Questa è un po' scandalosa....non ti sei mai chiesto perché su gentoo se devi installare roba tipo gcc,glibc,kdelibs,qt ci vogliono ore mentre su una debian-based un apt-get install ci mette pochi secondi?  :Very Happy: 

----------

## mrkrash

 *alessandro95 wrote:*   

> XD slackware mi sono sbagliato a segnarlo nella domanda.
> 
> ...
> 
> 

 

o forse, in cuor tuo, sapevi che anche la slackware è una delle più veloci anche se compilate per 486, ma comunque molto stabile e personalizzabile. (quest'ultimo punto è vero in base alla conoscenza ed all'esperienza che hai del sistema e dei pacchetti che ti interessano)

----------

## xdarma

 *alessandro95 wrote:*   

> volevo sapere e togliermi una curiosità , ho scelto di installare una di queste 2 grandissime distro linux , ma quale?

 

Non so quanto tempo tu abbia a disposizione per scegliere, ma perché non istallarle tutte e tre?

Mi spiego  meglio.

Se non devi scegliere in poco tempo puoi fare tutte le prove che vuoi, non è come come con windows o macosx: prendere o lasciare.

Hai installato *buntu e ti viene l'orticaria? La pialli e carichi OpenSuSE.

Anche il ramarro ti straccia i maroni? Disinfetti e ti spadelli Fedora.

Per non parlare delle derivate che moltiplicano ancor di più la scelta.

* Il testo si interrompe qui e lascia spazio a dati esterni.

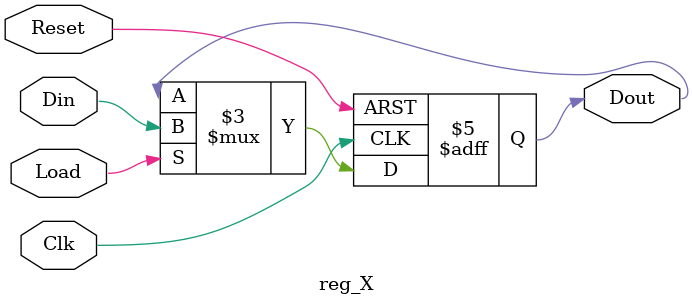
<source format=sv>
module reg_8 (input  logic Clk, Reset, Shift_In, Load, Shift_En,
              input  logic [7:0]  D,
              output logic Shift_Out,
              output logic [7:0]  Data_Out);

    always_ff @ (posedge Clk)
    begin
	 	 if (Reset)
			  Data_Out <= 8'h0;
		 else if (Load)
			  Data_Out <= D;
		 else if (Shift_En)
		 begin
			  Data_Out <= { Shift_In, Data_Out[7:1] }; 
	    end
    end
	
    assign Shift_Out = Data_Out[0];

endmodule

module reg_X(
	input logic Clk, Reset, Din, Load,
	output logic Dout);
	
	always_ff@(posedge Clk or posedge Reset)
	begin
		if(Reset)
			Dout <= 1'b0;
		else
		if(Load)
			Dout <= Din;
		else		
			Dout <= Dout;
	end
endmodule 

</source>
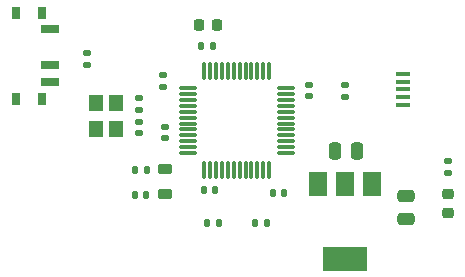
<source format=gbr>
%TF.GenerationSoftware,KiCad,Pcbnew,7.0.8*%
%TF.CreationDate,2023-11-01T19:37:33-03:00*%
%TF.ProjectId,KICAD_STM32,4b494341-445f-4535-944d-33322e6b6963,rev?*%
%TF.SameCoordinates,Original*%
%TF.FileFunction,Paste,Top*%
%TF.FilePolarity,Positive*%
%FSLAX46Y46*%
G04 Gerber Fmt 4.6, Leading zero omitted, Abs format (unit mm)*
G04 Created by KiCad (PCBNEW 7.0.8) date 2023-11-01 19:37:33*
%MOMM*%
%LPD*%
G01*
G04 APERTURE LIST*
G04 Aperture macros list*
%AMRoundRect*
0 Rectangle with rounded corners*
0 $1 Rounding radius*
0 $2 $3 $4 $5 $6 $7 $8 $9 X,Y pos of 4 corners*
0 Add a 4 corners polygon primitive as box body*
4,1,4,$2,$3,$4,$5,$6,$7,$8,$9,$2,$3,0*
0 Add four circle primitives for the rounded corners*
1,1,$1+$1,$2,$3*
1,1,$1+$1,$4,$5*
1,1,$1+$1,$6,$7*
1,1,$1+$1,$8,$9*
0 Add four rect primitives between the rounded corners*
20,1,$1+$1,$2,$3,$4,$5,0*
20,1,$1+$1,$4,$5,$6,$7,0*
20,1,$1+$1,$6,$7,$8,$9,0*
20,1,$1+$1,$8,$9,$2,$3,0*%
G04 Aperture macros list end*
%ADD10RoundRect,0.140000X0.170000X-0.140000X0.170000X0.140000X-0.170000X0.140000X-0.170000X-0.140000X0*%
%ADD11R,1.200000X1.400000*%
%ADD12R,1.300000X0.450000*%
%ADD13R,0.800000X1.000000*%
%ADD14R,1.500000X0.700000*%
%ADD15RoundRect,0.135000X0.185000X-0.135000X0.185000X0.135000X-0.185000X0.135000X-0.185000X-0.135000X0*%
%ADD16R,1.500000X2.000000*%
%ADD17R,3.800000X2.000000*%
%ADD18RoundRect,0.140000X0.140000X0.170000X-0.140000X0.170000X-0.140000X-0.170000X0.140000X-0.170000X0*%
%ADD19RoundRect,0.135000X0.135000X0.185000X-0.135000X0.185000X-0.135000X-0.185000X0.135000X-0.185000X0*%
%ADD20RoundRect,0.140000X-0.170000X0.140000X-0.170000X-0.140000X0.170000X-0.140000X0.170000X0.140000X0*%
%ADD21RoundRect,0.250000X-0.250000X-0.475000X0.250000X-0.475000X0.250000X0.475000X-0.250000X0.475000X0*%
%ADD22RoundRect,0.075000X-0.662500X-0.075000X0.662500X-0.075000X0.662500X0.075000X-0.662500X0.075000X0*%
%ADD23RoundRect,0.075000X-0.075000X-0.662500X0.075000X-0.662500X0.075000X0.662500X-0.075000X0.662500X0*%
%ADD24RoundRect,0.140000X-0.140000X-0.170000X0.140000X-0.170000X0.140000X0.170000X-0.140000X0.170000X0*%
%ADD25RoundRect,0.225000X-0.225000X-0.250000X0.225000X-0.250000X0.225000X0.250000X-0.225000X0.250000X0*%
%ADD26RoundRect,0.250000X0.475000X-0.250000X0.475000X0.250000X-0.475000X0.250000X-0.475000X-0.250000X0*%
%ADD27RoundRect,0.135000X-0.185000X0.135000X-0.185000X-0.135000X0.185000X-0.135000X0.185000X0.135000X0*%
%ADD28RoundRect,0.218750X-0.381250X0.218750X-0.381250X-0.218750X0.381250X-0.218750X0.381250X0.218750X0*%
%ADD29RoundRect,0.218750X-0.256250X0.218750X-0.256250X-0.218750X0.256250X-0.218750X0.256250X0.218750X0*%
%ADD30RoundRect,0.135000X-0.135000X-0.185000X0.135000X-0.185000X0.135000X0.185000X-0.135000X0.185000X0*%
G04 APERTURE END LIST*
D10*
%TO.C,C4*%
X102000000Y-28730000D03*
X102000000Y-27770000D03*
%TD*%
D11*
%TO.C,Y1*%
X96300000Y-30074000D03*
X96300000Y-32274000D03*
X98000000Y-32274000D03*
X98000000Y-30074000D03*
%TD*%
D12*
%TO.C,J1*%
X122313000Y-27661000D03*
X122313000Y-28311000D03*
X122313000Y-28961000D03*
X122313000Y-29611000D03*
X122313000Y-30261000D03*
%TD*%
D10*
%TO.C,C13*%
X99900000Y-32680000D03*
X99900000Y-31720000D03*
%TD*%
D13*
%TO.C,SW1*%
X91712000Y-22450000D03*
X89502000Y-22450000D03*
X91712000Y-29750000D03*
X89502000Y-29750000D03*
D14*
X92362000Y-23850000D03*
X92362000Y-26850000D03*
X92362000Y-28350000D03*
%TD*%
D10*
%TO.C,C12*%
X99900000Y-30666000D03*
X99900000Y-29706000D03*
%TD*%
D15*
%TO.C,R2*%
X95504000Y-26924000D03*
X95504000Y-25904000D03*
%TD*%
D16*
%TO.C,U1*%
X119648000Y-36982000D03*
X117348000Y-36982000D03*
D17*
X117348000Y-43282000D03*
D16*
X115048000Y-36982000D03*
%TD*%
D18*
%TO.C,C10*%
X100556000Y-37900000D03*
X99596000Y-37900000D03*
%TD*%
D10*
%TO.C,C8*%
X102108000Y-33066000D03*
X102108000Y-32106000D03*
%TD*%
D19*
%TO.C,R4*%
X106680000Y-40250000D03*
X105660000Y-40250000D03*
%TD*%
D18*
%TO.C,C9*%
X100584000Y-35755000D03*
X99624000Y-35755000D03*
%TD*%
D20*
%TO.C,C6*%
X114300000Y-28578000D03*
X114300000Y-29538000D03*
%TD*%
D21*
%TO.C,C1*%
X116500000Y-34138000D03*
X118400000Y-34138000D03*
%TD*%
D22*
%TO.C,U2*%
X104041500Y-28848000D03*
X104041500Y-29348000D03*
X104041500Y-29848000D03*
X104041500Y-30348000D03*
X104041500Y-30848000D03*
X104041500Y-31348000D03*
X104041500Y-31848000D03*
X104041500Y-32348000D03*
X104041500Y-32848000D03*
X104041500Y-33348000D03*
X104041500Y-33848000D03*
X104041500Y-34348000D03*
D23*
X105454000Y-35760500D03*
X105954000Y-35760500D03*
X106454000Y-35760500D03*
X106954000Y-35760500D03*
X107454000Y-35760500D03*
X107954000Y-35760500D03*
X108454000Y-35760500D03*
X108954000Y-35760500D03*
X109454000Y-35760500D03*
X109954000Y-35760500D03*
X110454000Y-35760500D03*
X110954000Y-35760500D03*
D22*
X112366500Y-34348000D03*
X112366500Y-33848000D03*
X112366500Y-33348000D03*
X112366500Y-32848000D03*
X112366500Y-32348000D03*
X112366500Y-31848000D03*
X112366500Y-31348000D03*
X112366500Y-30848000D03*
X112366500Y-30348000D03*
X112366500Y-29848000D03*
X112366500Y-29348000D03*
X112366500Y-28848000D03*
D23*
X110954000Y-27435500D03*
X110454000Y-27435500D03*
X109954000Y-27435500D03*
X109454000Y-27435500D03*
X108954000Y-27435500D03*
X108454000Y-27435500D03*
X107954000Y-27435500D03*
X107454000Y-27435500D03*
X106954000Y-27435500D03*
X106454000Y-27435500D03*
X105954000Y-27435500D03*
X105454000Y-27435500D03*
%TD*%
D24*
%TO.C,C11*%
X105420000Y-37500000D03*
X106380000Y-37500000D03*
%TD*%
D15*
%TO.C,R1*%
X126100000Y-36000000D03*
X126100000Y-34980000D03*
%TD*%
D18*
%TO.C,C7*%
X112230000Y-37694000D03*
X111270000Y-37694000D03*
%TD*%
D25*
%TO.C,C3*%
X104975000Y-23470000D03*
X106525000Y-23470000D03*
%TD*%
D24*
%TO.C,C5*%
X105212000Y-25250000D03*
X106172000Y-25250000D03*
%TD*%
D26*
%TO.C,C2*%
X122500000Y-39900000D03*
X122500000Y-38000000D03*
%TD*%
D27*
%TO.C,R3*%
X117348000Y-28546000D03*
X117348000Y-29566000D03*
%TD*%
D28*
%TO.C,FB1*%
X102108000Y-35662000D03*
X102108000Y-37787000D03*
%TD*%
D29*
%TO.C,D1*%
X126100000Y-37806500D03*
X126100000Y-39381500D03*
%TD*%
D30*
%TO.C,R5*%
X109728000Y-40250000D03*
X110748000Y-40250000D03*
%TD*%
M02*

</source>
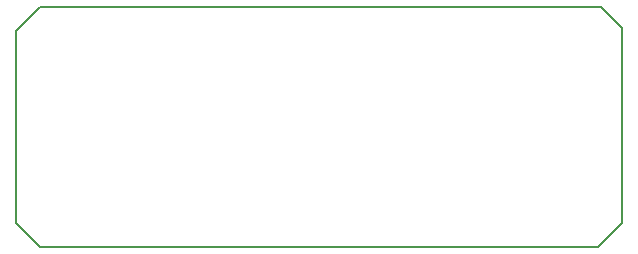
<source format=gbr>
G04 #@! TF.GenerationSoftware,KiCad,Pcbnew,5.0.0-fee4fd1~65~ubuntu17.10.1*
G04 #@! TF.CreationDate,2018-12-23T17:35:25+00:00*
G04 #@! TF.ProjectId,Programmer Using CH340G,50726F6772616D6D6572205573696E67,rev?*
G04 #@! TF.SameCoordinates,Original*
G04 #@! TF.FileFunction,Profile,NP*
%FSLAX46Y46*%
G04 Gerber Fmt 4.6, Leading zero omitted, Abs format (unit mm)*
G04 Created by KiCad (PCBNEW 5.0.0-fee4fd1~65~ubuntu17.10.1) date Sun Dec 23 17:35:25 2018*
%MOMM*%
%LPD*%
G01*
G04 APERTURE LIST*
%ADD10C,0.150000*%
G04 APERTURE END LIST*
D10*
X136144000Y-56896000D02*
X136144000Y-40386000D01*
X86868000Y-38608000D02*
X134366000Y-38608000D01*
X84836000Y-40640000D02*
X84836000Y-56896000D01*
X134112000Y-58928000D02*
X86868000Y-58928000D01*
X136144000Y-56896000D02*
X134112000Y-58928000D01*
X84836000Y-56896000D02*
X86868000Y-58928000D01*
X86868000Y-38608000D02*
X84836000Y-40640000D01*
X136144000Y-40386000D02*
X134366000Y-38608000D01*
M02*

</source>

Tutto sommato ti basta una partizione per i dati che non vuoi perdere tra una installazione e l'altra e moooolto tempo a disposizione.

Pensalo come un corso su linux gratis  ;-)

Comincia con Slackware e ti imponi di mollarla dopo 2 settimane, ad Arch dedichi 4 settimane, a gentoo... un paio d'anni  :-D

Dopo puoi decidere obiettivamente.

E intanto hai imparato un sacco di cose e sai cosa vuoi.

Ovviamente parto dal presupposto che tu abbia tempo e curiosità  ;-)

 *alessandro95 wrote:*   

> rispondete vi prego

 

Lassa perdere la religgione che c'hai abbastanza casini coi compiuter  :-)

----------

## lucapost

xdarma +++

erano anni che non leggevo un risposta come questa.

----------

## marziods

xdarma... hai dimenticato Linux From Scratch... dopo gentoo ovviamente e tempo permettendo  :Razz: 

mandi mandi

----------

## xdarma

 *marziods wrote:*   

> xdarma... hai dimenticato Linux From Scratch... dopo gentoo ovviamente e tempo permettendo :P
> 
> mandi mandi

 

Nel mio caso, dopo lrs-linux e gentoo ho deciso che di source-based ne avevo provate abbastanza  ;-)

Ciao

----------